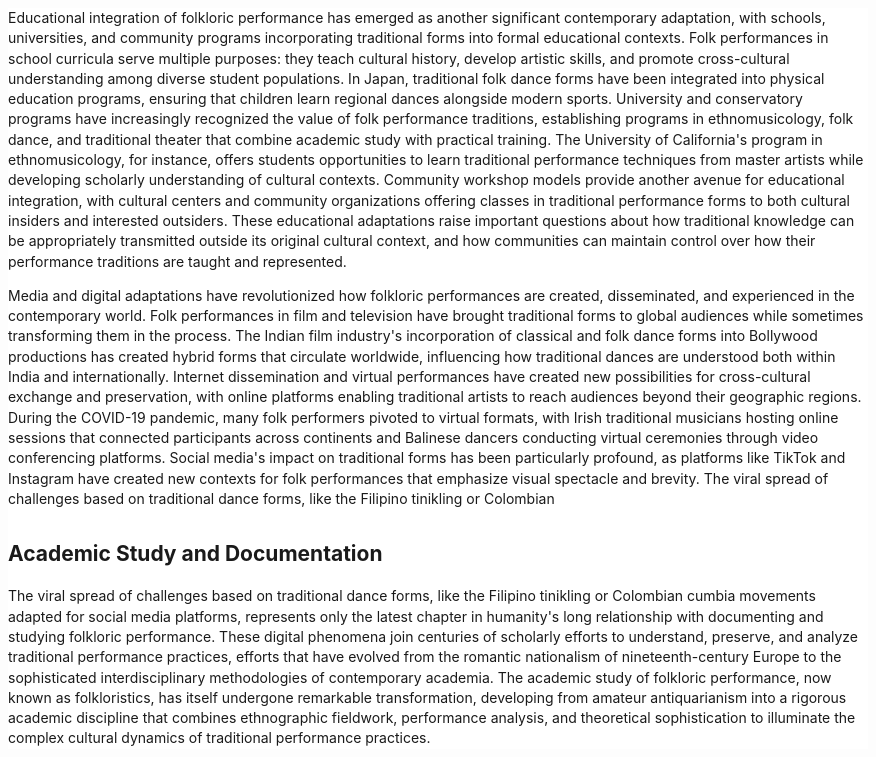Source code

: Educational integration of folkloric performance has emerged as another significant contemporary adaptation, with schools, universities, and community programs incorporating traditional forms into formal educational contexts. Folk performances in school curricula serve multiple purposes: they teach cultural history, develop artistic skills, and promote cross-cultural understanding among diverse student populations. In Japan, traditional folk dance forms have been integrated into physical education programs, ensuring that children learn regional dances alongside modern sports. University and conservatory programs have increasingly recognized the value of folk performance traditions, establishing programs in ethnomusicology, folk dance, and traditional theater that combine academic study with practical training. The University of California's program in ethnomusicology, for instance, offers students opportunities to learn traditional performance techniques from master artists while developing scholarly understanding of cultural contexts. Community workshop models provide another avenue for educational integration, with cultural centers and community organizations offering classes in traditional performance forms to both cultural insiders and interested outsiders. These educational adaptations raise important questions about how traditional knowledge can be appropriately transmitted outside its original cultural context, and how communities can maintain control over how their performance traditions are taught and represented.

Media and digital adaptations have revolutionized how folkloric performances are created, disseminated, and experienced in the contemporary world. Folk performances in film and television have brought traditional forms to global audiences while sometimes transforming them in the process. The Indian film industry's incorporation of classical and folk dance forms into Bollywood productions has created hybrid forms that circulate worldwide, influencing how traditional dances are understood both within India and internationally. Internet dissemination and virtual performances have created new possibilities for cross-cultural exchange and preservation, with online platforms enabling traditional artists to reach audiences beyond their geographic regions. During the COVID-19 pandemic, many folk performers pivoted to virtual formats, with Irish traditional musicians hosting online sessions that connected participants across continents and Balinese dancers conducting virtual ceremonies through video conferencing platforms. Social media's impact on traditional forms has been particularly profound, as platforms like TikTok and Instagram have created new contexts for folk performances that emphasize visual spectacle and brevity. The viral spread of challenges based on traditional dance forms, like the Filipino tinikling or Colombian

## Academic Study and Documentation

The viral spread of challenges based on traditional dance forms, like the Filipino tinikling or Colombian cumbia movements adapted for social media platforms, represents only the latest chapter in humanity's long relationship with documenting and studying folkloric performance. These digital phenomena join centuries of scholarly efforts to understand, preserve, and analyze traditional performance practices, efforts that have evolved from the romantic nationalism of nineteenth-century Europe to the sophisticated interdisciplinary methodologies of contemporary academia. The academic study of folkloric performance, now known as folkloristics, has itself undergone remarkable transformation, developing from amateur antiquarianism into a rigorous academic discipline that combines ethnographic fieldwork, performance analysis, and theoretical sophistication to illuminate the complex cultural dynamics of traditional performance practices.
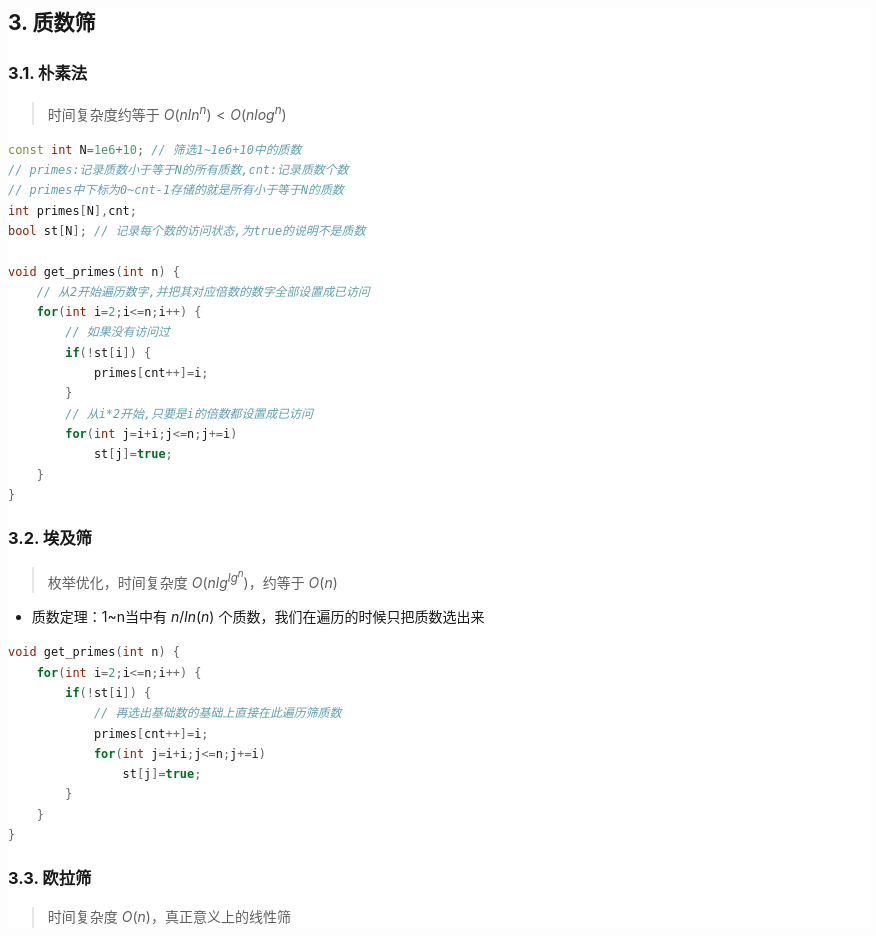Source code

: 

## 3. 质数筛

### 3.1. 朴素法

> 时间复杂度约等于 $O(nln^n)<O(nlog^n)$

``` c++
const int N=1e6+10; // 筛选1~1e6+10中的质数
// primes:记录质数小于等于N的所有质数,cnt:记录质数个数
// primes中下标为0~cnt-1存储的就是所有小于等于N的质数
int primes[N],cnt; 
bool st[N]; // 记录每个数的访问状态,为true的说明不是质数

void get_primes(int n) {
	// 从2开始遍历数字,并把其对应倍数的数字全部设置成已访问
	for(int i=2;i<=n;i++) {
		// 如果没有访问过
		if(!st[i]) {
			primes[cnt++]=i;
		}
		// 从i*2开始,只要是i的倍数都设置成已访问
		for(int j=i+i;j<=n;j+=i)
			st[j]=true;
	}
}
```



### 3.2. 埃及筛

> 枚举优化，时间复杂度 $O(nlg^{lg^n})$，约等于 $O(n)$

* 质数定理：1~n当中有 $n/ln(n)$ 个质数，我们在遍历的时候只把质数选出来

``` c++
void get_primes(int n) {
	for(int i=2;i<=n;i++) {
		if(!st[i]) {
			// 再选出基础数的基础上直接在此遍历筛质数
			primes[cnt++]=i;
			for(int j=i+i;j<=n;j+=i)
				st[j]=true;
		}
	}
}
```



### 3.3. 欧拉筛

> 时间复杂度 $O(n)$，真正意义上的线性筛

········

WHAT IS BEING ASKED.
Type out all of the records exactly, leaving out any picture.

FINAL ANSWER.
Source code

: Educational integration of folkloric performance has emerged as another significant contemporary adaptation, with schools, universities, and community programs incorporating traditional forms into formal educational contexts. Folk performances in school curricula serve multiple purposes: they teach cultural history, develop artistic skills, and promote cross-cultural understanding among diverse student populations. In Japan, traditional folk dance forms have been integrated into physical education programs, ensuring that children learn regional dances alongside modern sports. University and conservatory programs have increasingly recognized the value of folk performance traditions, establishing programs in ethnomusicology, folk dance, and traditional theater that combine academic study with practical training. The University of California's program in ethnomusicology, for instance, offers students opportunities to learn traditional performance techniques from master artists while developing scholarly understanding of cultural contexts. Community workshop models provide another avenue for educational integration, with cultural centers and community organizations offering classes in traditional performance forms to both cultural insiders and interested outsiders. These educational adaptations raise important questions about how traditional knowledge can be appropriately transmitted outside its original cultural context, and how communities can maintain control over how their performance traditions are taught and represented.

Media and digital adaptations have revolutionized how folkloric performances are created, disseminated, and experienced in the contemporary world. Folk performances in film and television have brought traditional forms to global audiences while sometimes transforming them in the process. The Indian film industry's incorporation of classical and folk dance forms into Bollywood productions has created hybrid forms that circulate worldwide, influencing how traditional dances are understood both within India and internationally. Internet dissemination and virtual performances have created new possibilities for cross-cultural exchange and preservation, with online platforms enabling traditional artists to reach audiences beyond their geographic regions. During the COVID-19 pandemic, many folk performers pivoted to virtual formats, with Irish traditional musicians hosting online sessions that connected participants across continents and Balinese dancers conducting virtual ceremonies through video conferencing platforms. Social media's impact on traditional forms has been particularly profound, as platforms like TikTok and Instagram have created new contexts for folk performances that emphasize visual spectacle and brevity. The viral spread of challenges based on traditional dance forms, like the Filipino tinikling or Colombian

## Academic Study and Documentation

The viral spread of challenges based on traditional dance forms, like the Filipino tinikling or Colombian cumbia movements adapted for social media platforms, represents only the latest chapter in humanity's long relationship with documenting and studying folkloric performance. These digital phenomena join centuries of scholarly efforts to understand, preserve, and analyze traditional performance practices, efforts that have evolved from the romantic nationalism of nineteenth-century Europe to the sophisticated interdisciplinary methodologies of contemporary academia. The academic study of folkloric performance, now known as folkloristics, has itself undergone remarkable transformation, developing from amateur antiquarianism into a rigorous academic discipline that combines ethnographic fieldwork, performance analysis, and theoretical sophistication to illuminate the complex cultural dynamics of traditional performance practices.
Source code

: 

## 3. 质数筛

### 3.1. 朴素法

> 时间复杂度约等于 $O(nln^n)<O(nlog^n)$

``` c++
const int N=1e6+10; // 筛选1~1e6+10中的质数
// primes:记录质数小于等于N的所有质数,cnt:记录质数个数
// primes中下标为0~cnt-1存储的就是所有小于等于N的质数
int primes[N],cnt; 
bool st[N]; // 记录每个数的访问状态,为true的说明不是质数

void get_primes(int n) {
	// 从2开始遍历数字,并把其对应倍数的数字全部设置成已访问
	for(int i=2;i<=n;i++) {
		// 如果没有访问过
		if(!st[i]) {
			primes[cnt++]=i;
		}
		// 从i*2开始,只要是i的倍数都设置成已访问
		for(int j=i+i;j<=n;j+=i)
			st[j]=true;
	}
}
```



### 3.2. 埃及筛

> 枚举优化，时间复杂度 $O(nlg^{lg^n})$，约等于 $O(n)$

* 质数定理：1~n当中有 $n/ln(n)$ 个质数，我们在遍历的时候只把质数选出来

``` c++
void get_primes(int n) {
	for(int i=2;i<=n;i++) {
		if(!st[i]) {
			// 再选出基础数的基础上直接在此遍历筛质数
			primes[cnt++]=i;
			for(int j=i+i;j<=n;j+=i)
				st[j]=true;
		}
	}
}
```



### 3.3. 欧拉筛

> 时间复杂度 $O(n)$，真正意义上的线性筛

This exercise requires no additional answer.